If you run rspec with Steps formatter you will see the steps in the output:

  In order to add a new stuffed animal.
  As an admin of Chuck Testa warehouse application.
  I want to be able to add a new item.
    Failing to add new item due to wrong user and size
      Given I login as an admin
      When I go to the new item page
      And I define new item named Stuffed Capybara
      And I specify size to 30cm x 80cm x 60cm
      And I specify its classification to Mammalia > Caviidae > Hydrochoerus hydrochaeris
      And assign Chuck Testa to it
      And I post
      Then I should see error message "Chuck Testa is allergic to Hydrochoerus hydrochaeris.
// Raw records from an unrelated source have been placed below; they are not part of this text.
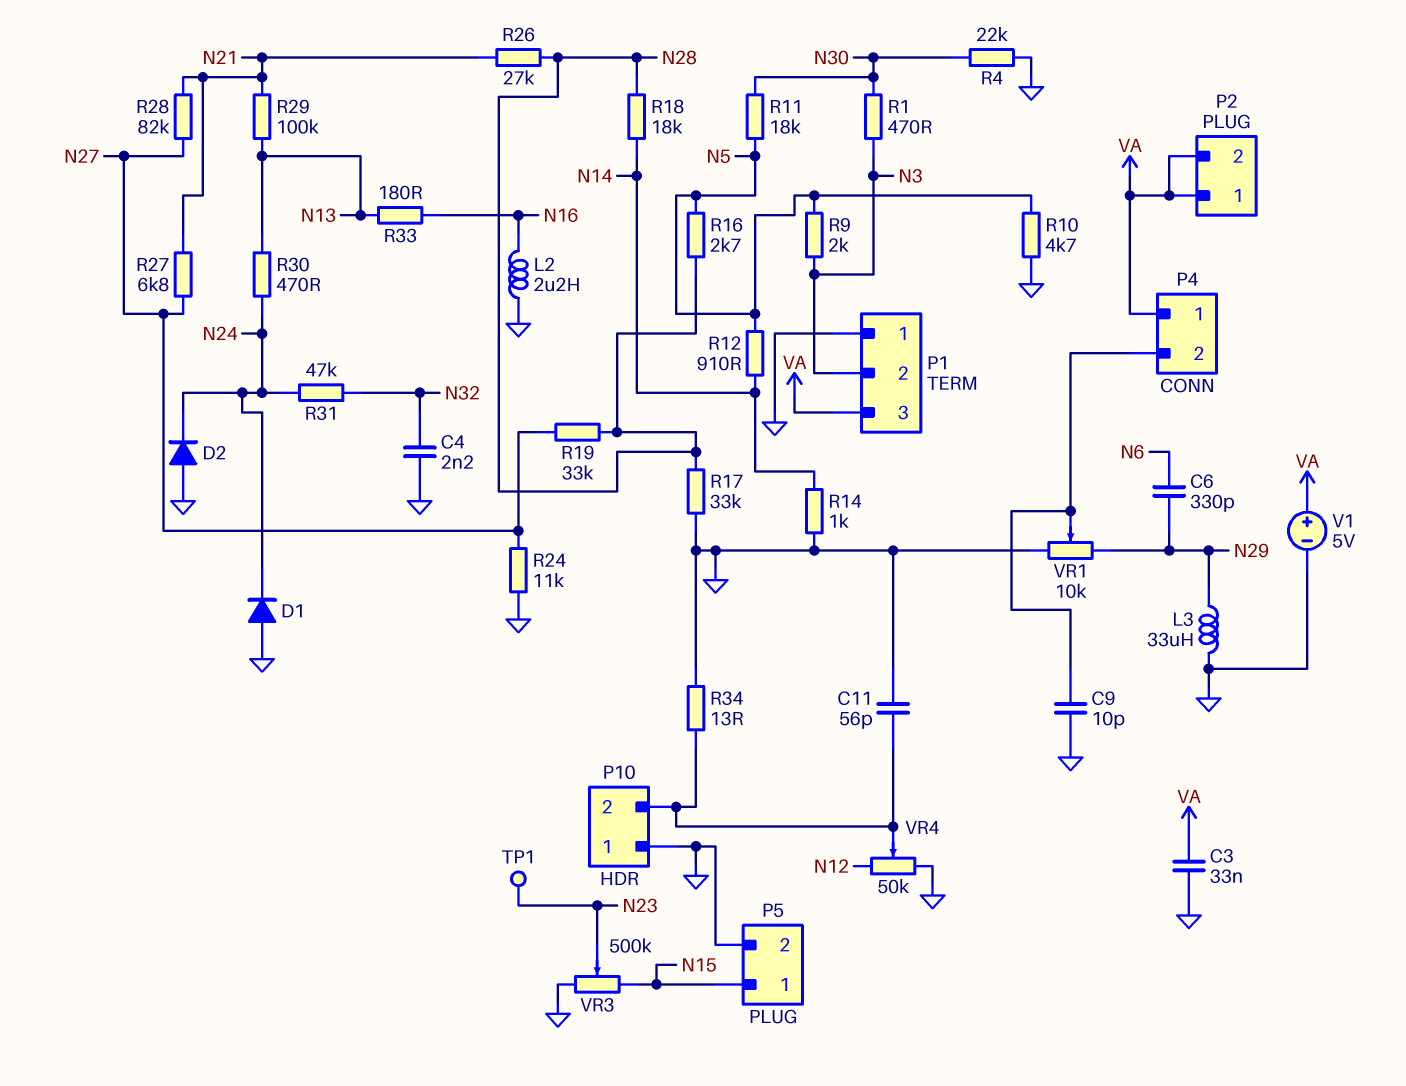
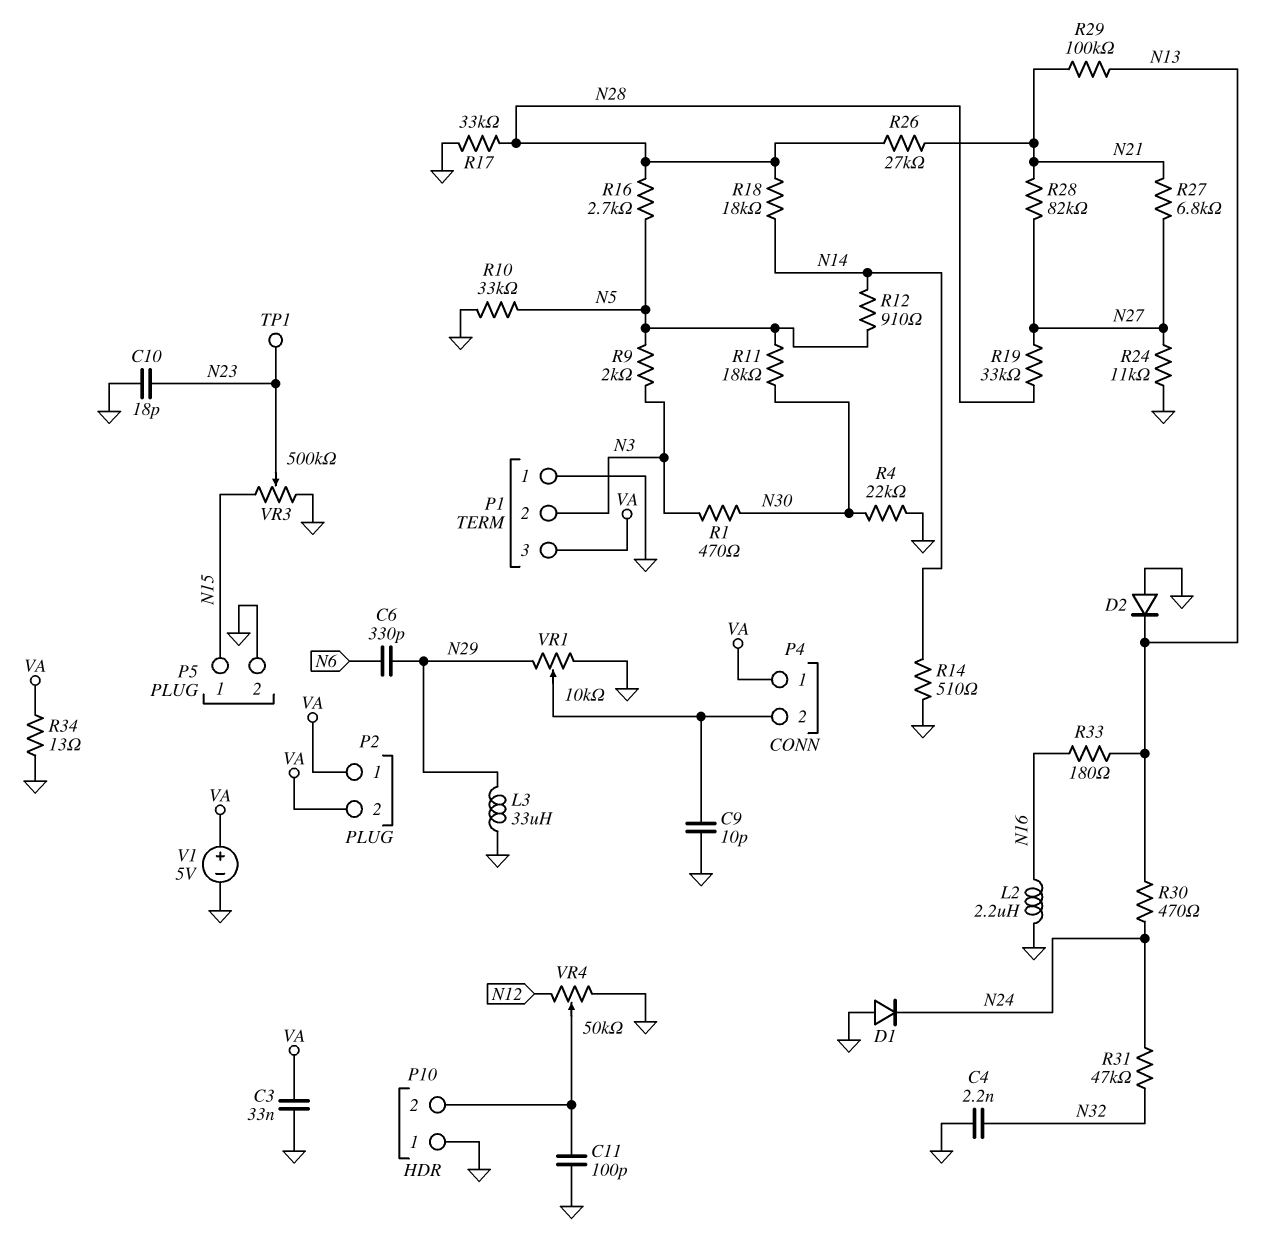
C10: none -> 18pF (GND, N23)
C11: 56pF (GND, P10/2) -> 100pF (GND, P10/2)
D2: diode (A GND, K N24) -> diode (A GND, K N13)
R10: 4.7k (GND, N5) -> 33k (GND, N5)
R14: 1k (GND, N14) -> 510 (GND, N14)
R34: 13 (GND, P10/2) -> 13 (GND, VA)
Item is to high."
      And no item should be created

To do this you can run rspec like that:

rspec --color --format Cardoon::Steps

Or put this in your .rspec configuration file:

--color
--format Steps

Plain rspec

If you want to use steps outside of the Capybara features add this to your RSpec setup:

RSpec.configuration.include Cardoon::StepsMethods
```

Then you can write a spec like that:
```ruby
describe "Fixnum#+" do
  it 'adds two fixnums' do
    When('I add "%s" to "%s', 1, 1) { |x, y|
      @z = x + y
    }
    Then('I will receive "%s"', 2) { |z|
      @z.should == z
    }
  end
end
```

## Alternatives

  * [rspec-example_steps](https://github.com/railsware/rspec-example_steps) - this is in fact the same idea though the implementation is slightly different. Cardoon expects you to explicitly specify Steps formatter to use in order to receive steps descriptions in the output.
  * [rspec-given](https://github.com/jimweirich/rspec-given)
  * [rspec-steps](https://github.com/LRDesign/rspec-steps)

## Contributing

1. Fork it
2. Create your feature branch (`git checkout -b my-new-feature`)
3. Commit your changes (`git commit -am 'Added some feature'`)
4. Push to the branch (`git push origin my-new-feature`)
5. Create new Pull Request

Please try to include a feature or scenario covering your change.

## Desclaimer

No capybara was hurt during development of this software.